Hi! I'm Sonia Luna, CEO and founder of Aviva Spectrum, an internal audit and compliance consulting firm headquartered in sunny Los Angeles, California. I am also a speaker and writer on topics like COSO 2013, SOX 404, Quality Assessment Reviews, Internal Auditing and related topics. Today's interview which I'm really excited about is with Allyson Boulden. Allyson Boulden is a VP and Chief Compliance Officer at Chiquita Brands International. Chiquita for those of you have been living under a rock, is the leading international marketer and distributor of high quality fresh food products including Chiquita bananas and fresh express salads with over a 21,000 employees on 60 per continents. Prior to joining Chiquita, Allyson was a Assistant General Counsel of Labor and Compliance for Mead Johnson Nutrition Company and also served as a VP and General Counsel to Tegrant Corporation. She is a graduate of the Law School at the University of Chicago and Dartmouth College. Ms Boulden is past president of the Association of Corporate Counsel in the Chicago Chapter and is a fellow of the American Bar Foundation and author and speaker, as a matter of fact she will be a presenter at the Compliance and Ethics Institute Conference in Chicago, September 14 through the September 17. Her workshop is entitled "Hey! Don't Let Culture Happen To You: Understanding and Leveraging Your Culture for Ethics and Compliance Effectiveness" which you can register for the conference at www.complianceethicsinstitute.org. Welcome! Allyson it's a pleasure to have you on our show.

2:00 Allyson Boulden

Thank you Sonia. I'm happy to be here.

2:03 Sonia Luna

Well, I know, we have been hunting you down for quite sometime (laughs) try to get somebody in the counsel space to talk about this exact issue. Okay and one of the things that we we're coming up with in terms of what our listeners wanted to know most about was -- you know how does a compliance executive, okay, first measure what type of culture, okay, that they have and then how should they align that culture to core business strategies?

2:36 Allyson Boulden

Certainly. Well, Sonia this is the key to termination and, you know, the assessment can start as early as the interview process. So, for public company she might want to take a look at the types of the compliance and ethics documents that are posted on the company's website is there corporate government guidance posted for the board of directors, is that a code of conduct if so what is the tone of that code are relevant regulatory development listed on the website is there supplier data, what does the privacy information look like all of these things can provide very helpful windows into the company's culture and of course once you're on site you have the benefit of revealing recent employee surveys, compliance risks reviews, ER and risks reviews, these are all valuable resources. I'm also a very, very strong believer in face to face introductory meetings, especially if you are working across several geographies and cultures because you need to build that rapport and through building that rapport you can learn about the business strategies at a deeper level than what you will receive if you solely read the business strategy documents that the company may have.
· · ·
_GIVEN INSTRUCTION 1_: In the compliance interview transcript, where is Aviva Spectrum headquartered?
_GIVEN INSTRUCTION 2_: Continue the compliance interview transcript after its final sentence.

_ROWS_:
· · ·
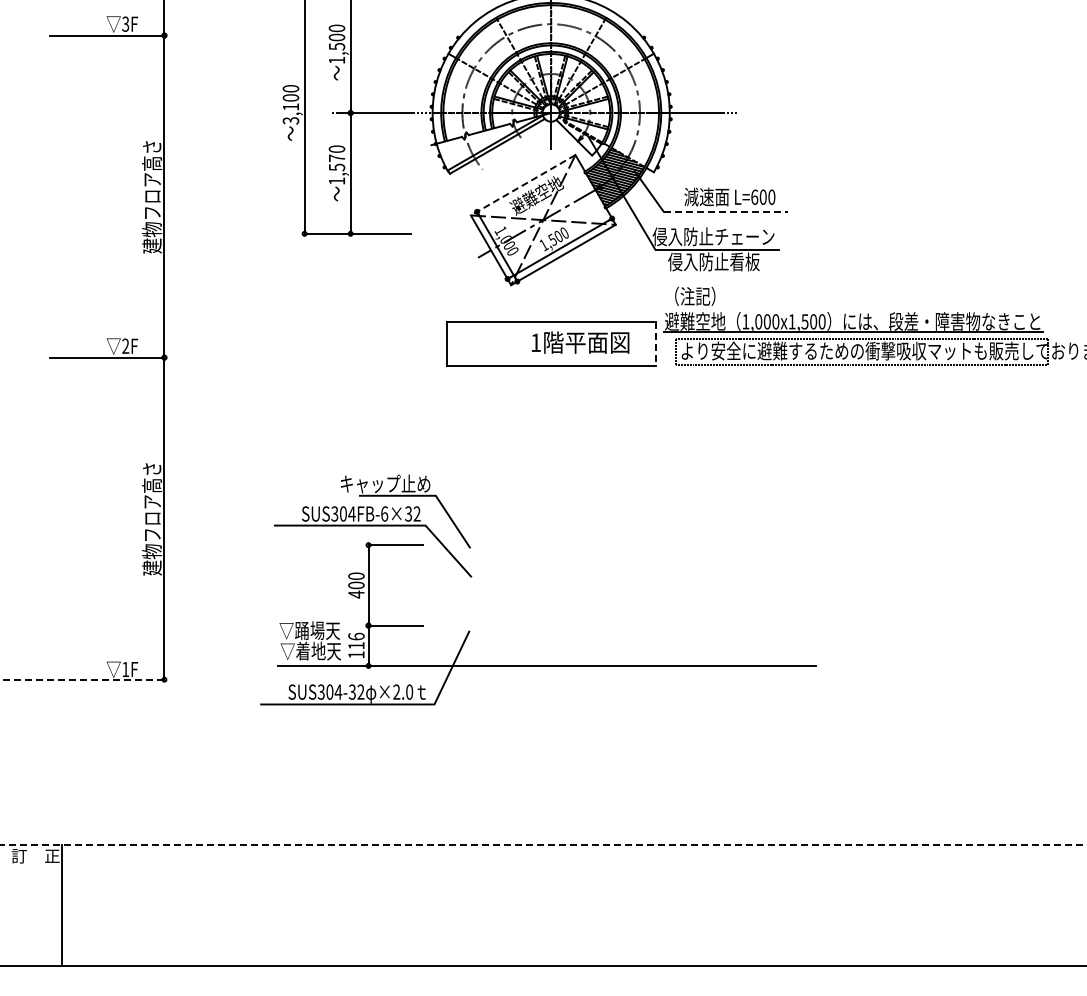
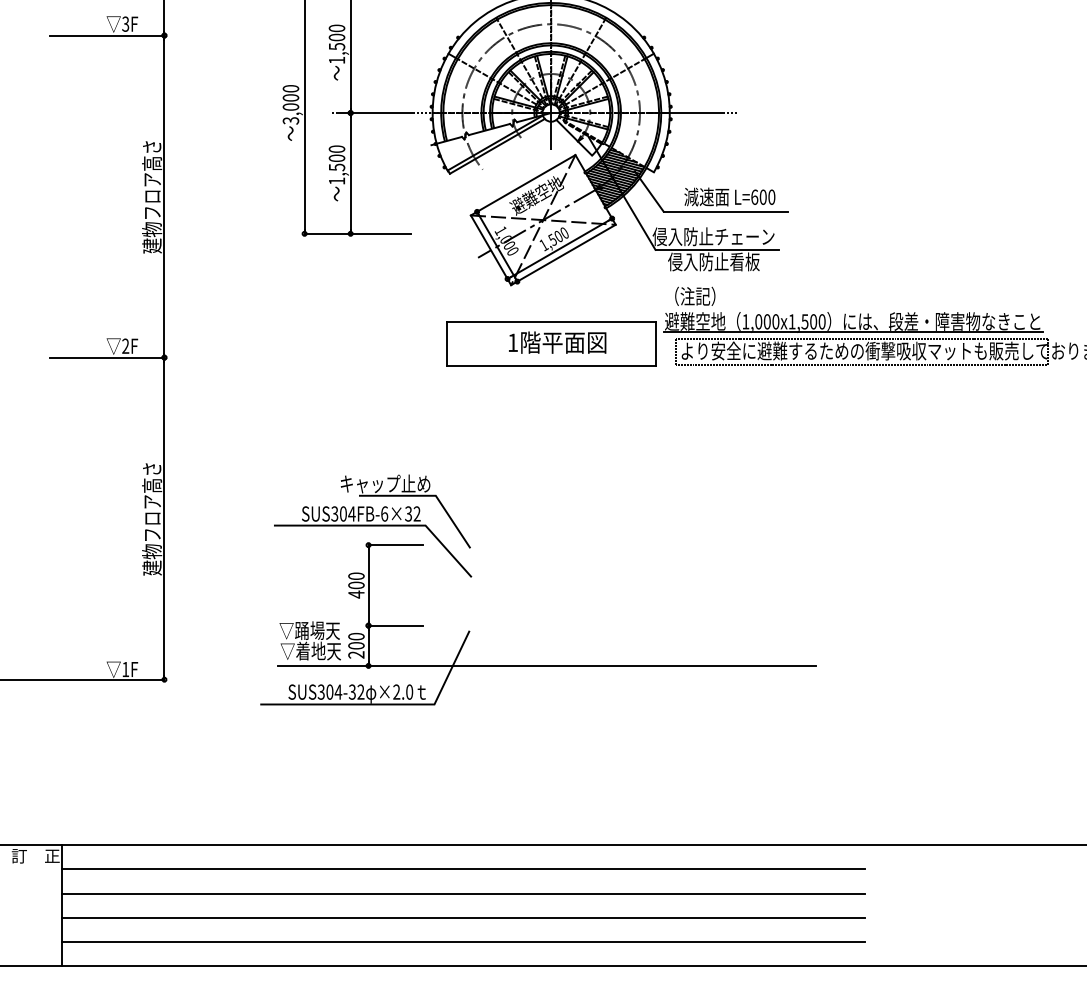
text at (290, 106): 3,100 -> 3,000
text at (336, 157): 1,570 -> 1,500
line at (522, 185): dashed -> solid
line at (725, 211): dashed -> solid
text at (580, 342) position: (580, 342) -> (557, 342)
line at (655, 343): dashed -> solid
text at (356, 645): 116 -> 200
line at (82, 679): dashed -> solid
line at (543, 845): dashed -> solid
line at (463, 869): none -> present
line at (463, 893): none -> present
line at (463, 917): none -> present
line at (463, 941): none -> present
· · ·
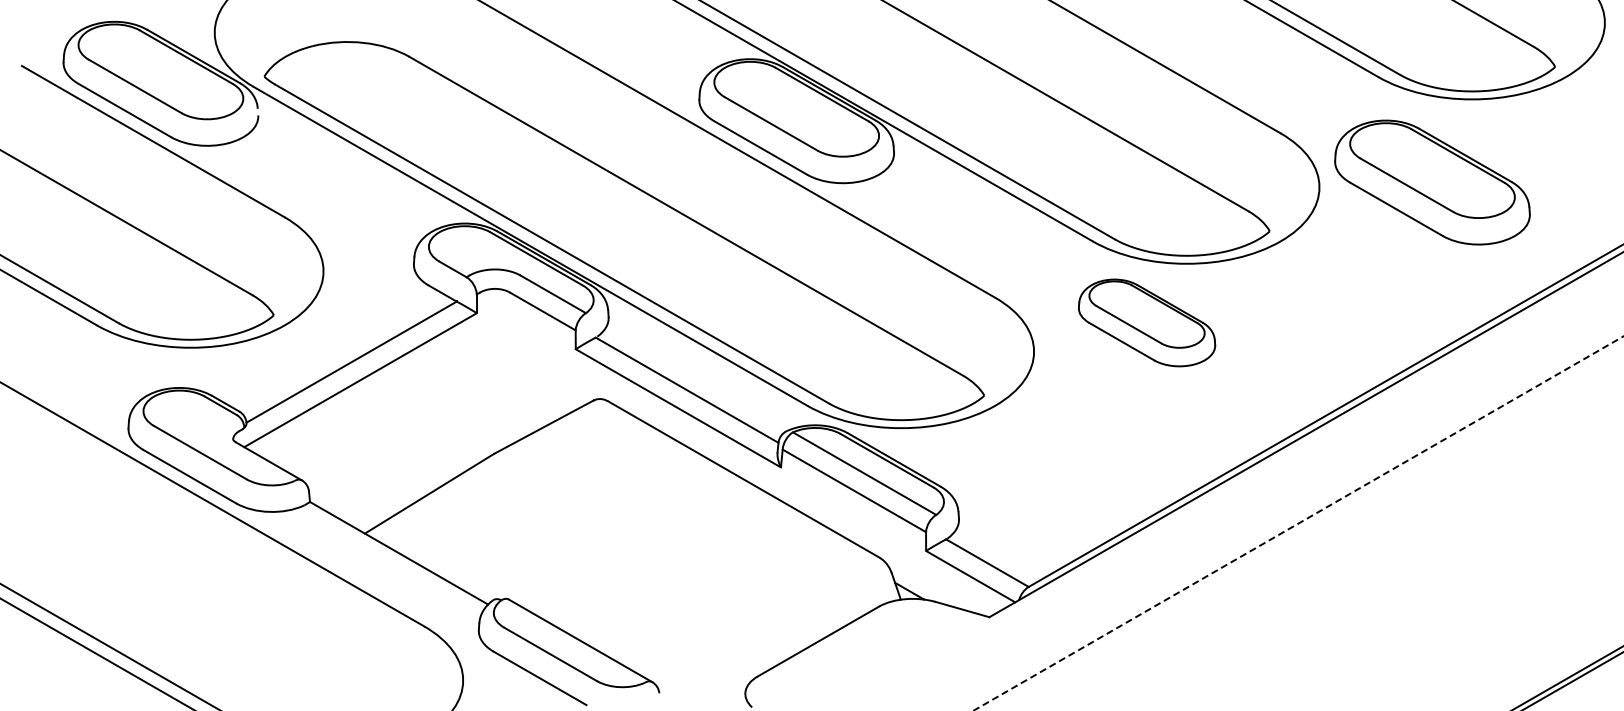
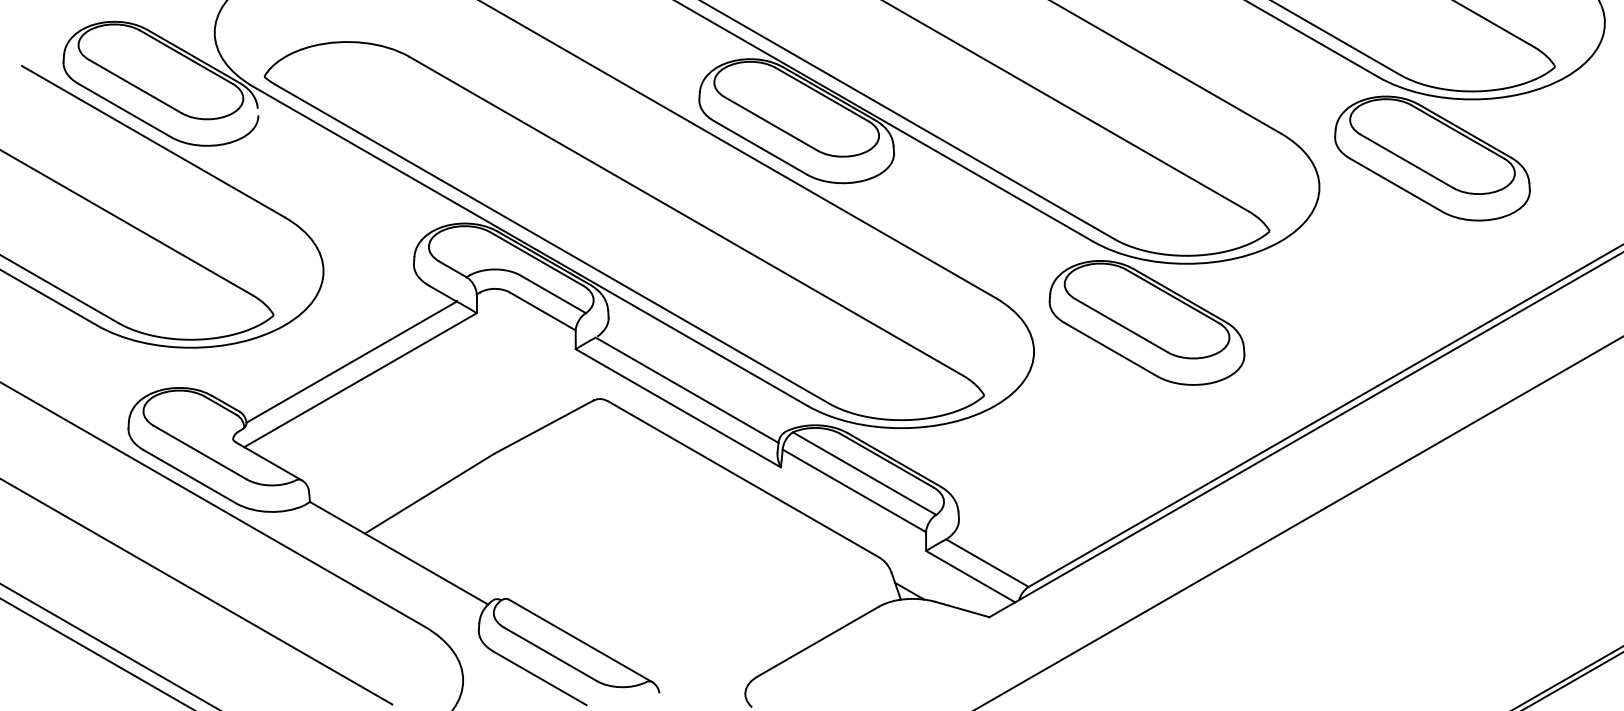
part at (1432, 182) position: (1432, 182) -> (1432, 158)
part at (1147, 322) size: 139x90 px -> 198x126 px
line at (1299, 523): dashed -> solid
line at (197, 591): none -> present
· · ·
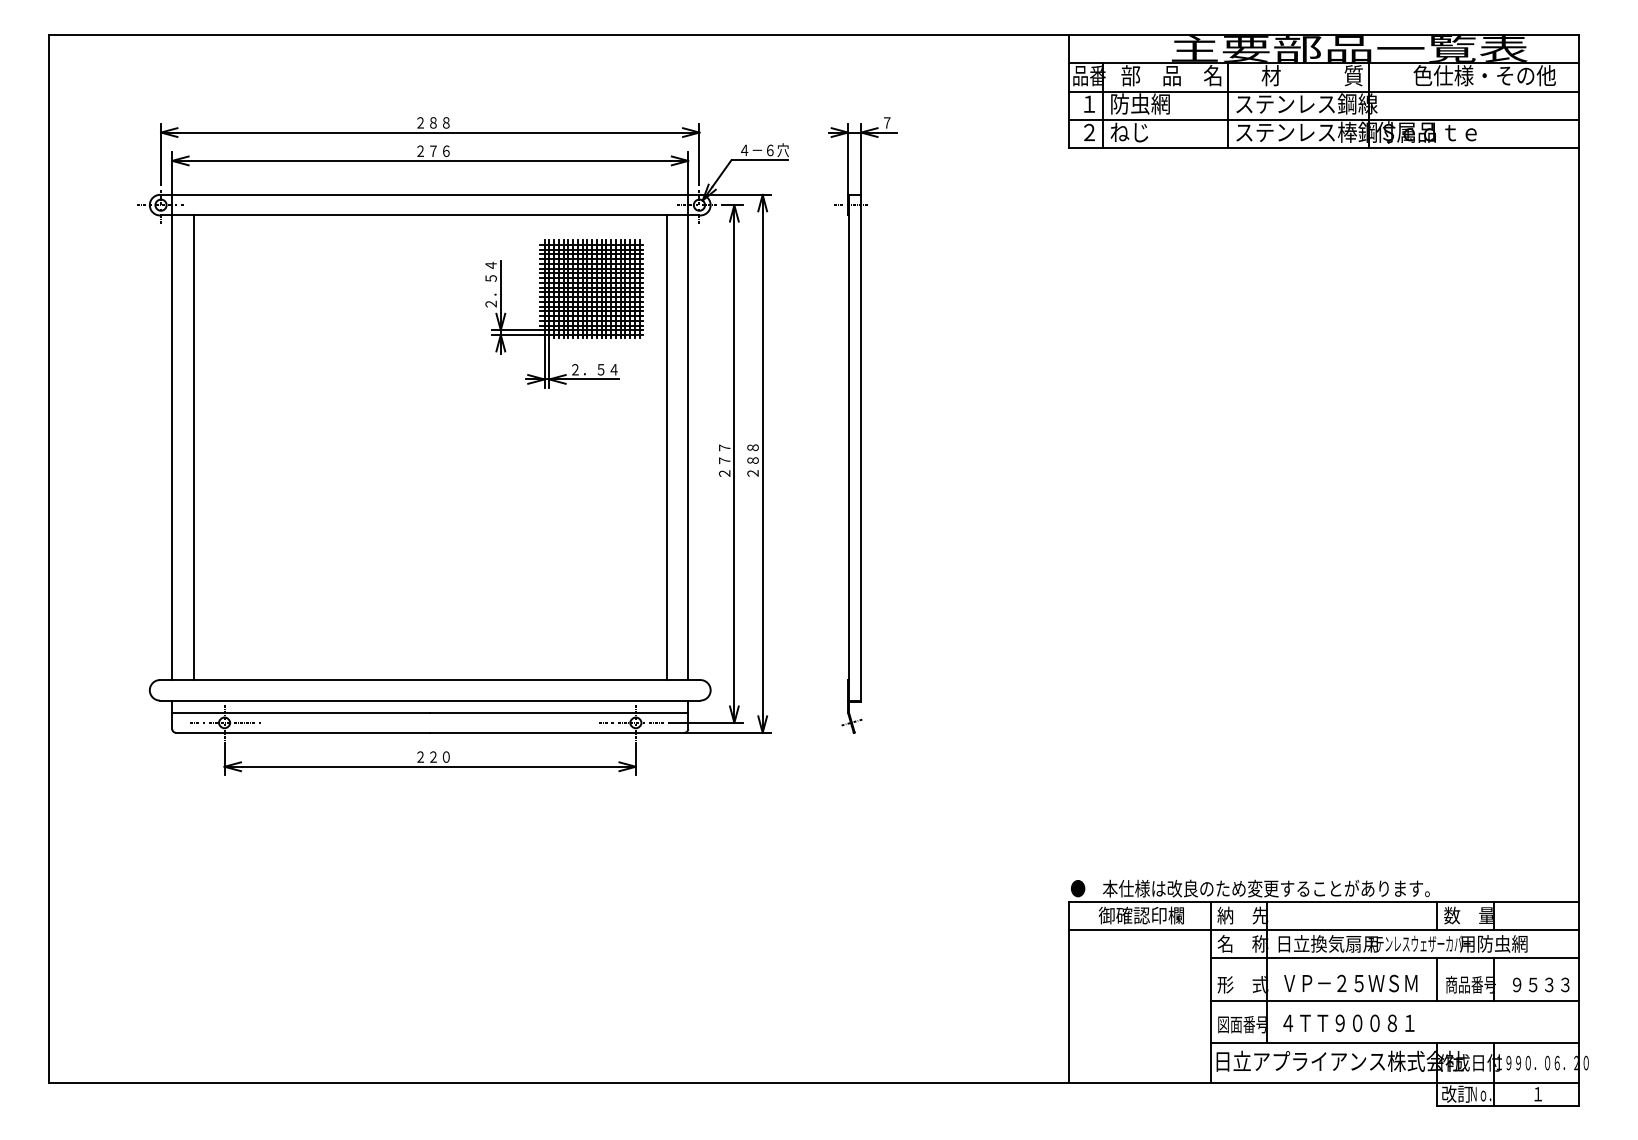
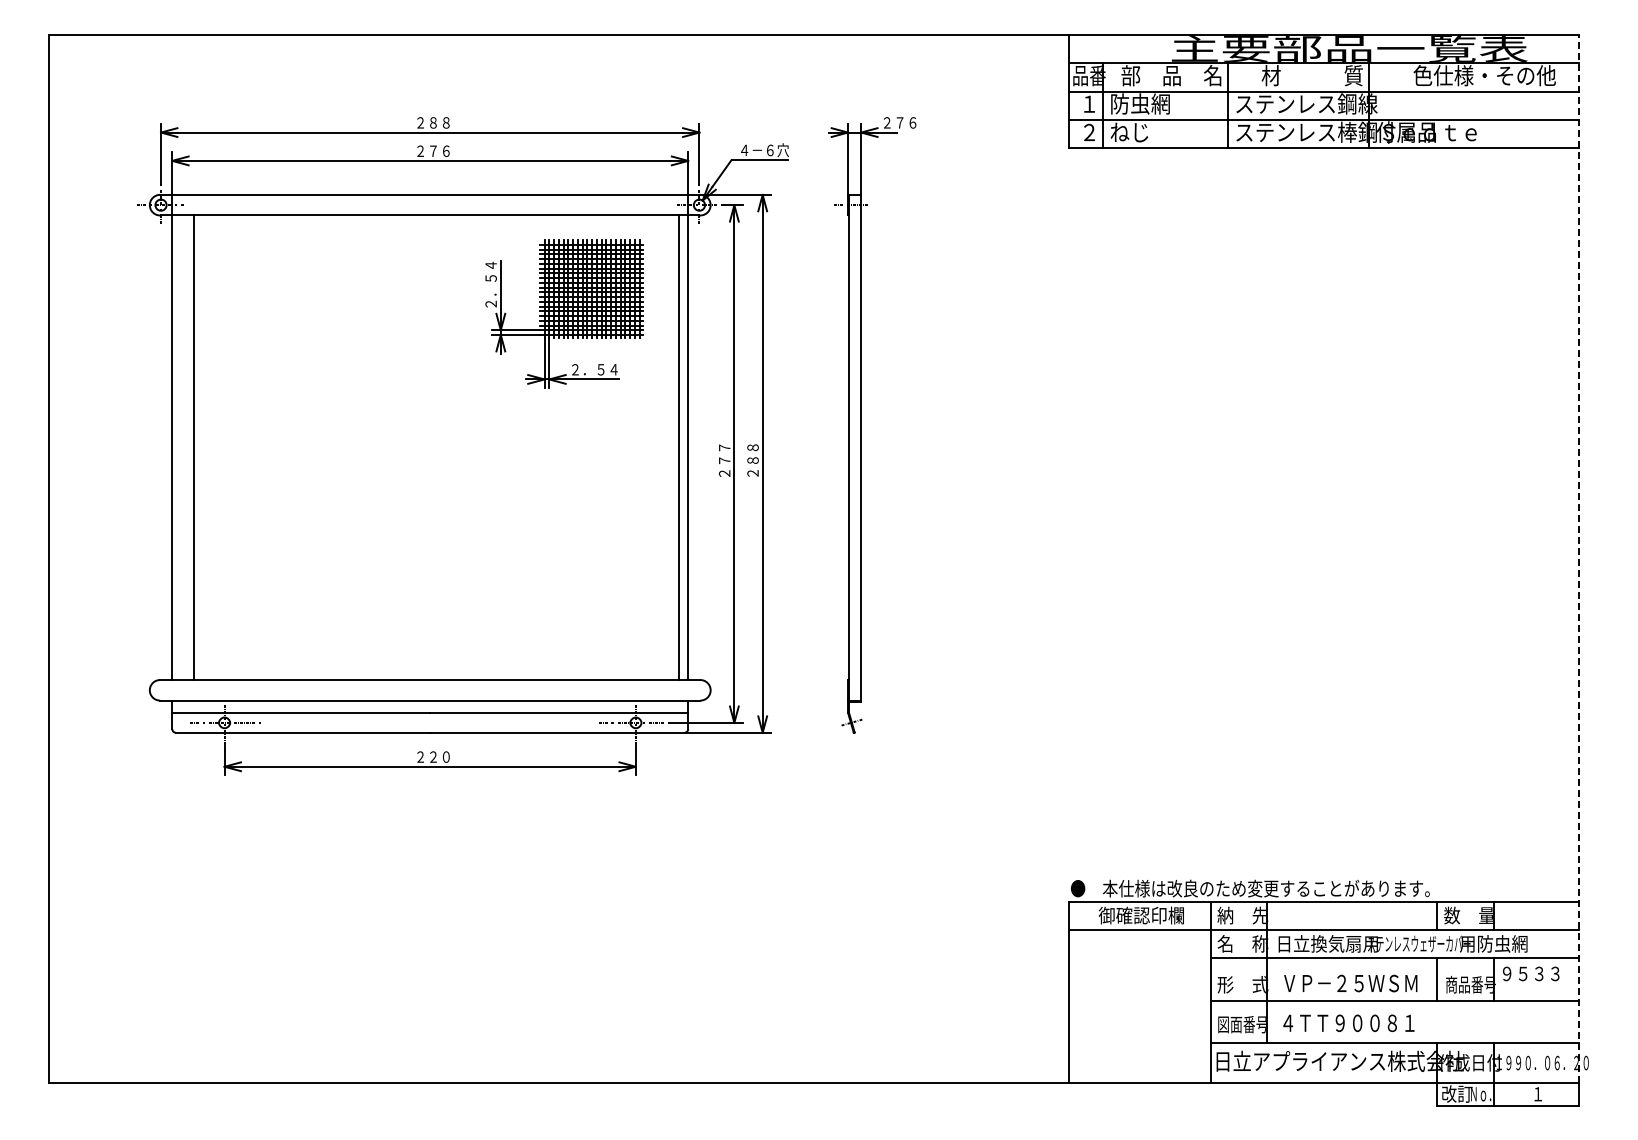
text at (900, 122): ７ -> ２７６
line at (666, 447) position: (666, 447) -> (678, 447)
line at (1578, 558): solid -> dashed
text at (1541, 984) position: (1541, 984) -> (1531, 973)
· · ·
_WRITTEN ANSWER 1_: Los Angeles, California.

_WRITTEN ANSWER 2_:
3:49 Sonia Luna

So it's not just going through what's available, let's say to the public that also that face to face rapport building exercise and really getting a sense of, okay here are the words and these people are also validating those words on different documents that are available and then, hopefully there is some action obviously behind those words to align to say, you know what this, they mean what they say because I can see that they're doing exactly what they say they're gonna be doing. So, that's one way of kind of aligning in themes like that what you're saying is obviously starts from the very obvious which is okay there is plenty of stuff especially if it's a public company and I completely agree with you there is a ton of documents that someone could read. But then it's a human it's not face to face interaction getting or again being in touch with those folks in the field or any operation sort to speak, telling that is kind of one of the best practices that you've learned over the years.

4:48 Allyson Boulden

Absolutely, especially, again if you're going across cultures in the US, we are pretty open as for cultural perspective, so we are fine with phone calls and social media and email outreach, but defending on where you are in the world. It really helps if you make that life touch or at the very least the personal touch meaning a personal letter or personal email, something that shows the recipient that you are reaching out to meet with them and to better understand then their business challenges their day-to-day work and how you can help. So, yes I'm a huge fan of face to face live meetings if your budget permits and you know the other item that I call out that I think can be very helpful is recently employee surveys. If those surveys are done anonymously you'll often get frankly very open feedback from employees and that can be very variable as well.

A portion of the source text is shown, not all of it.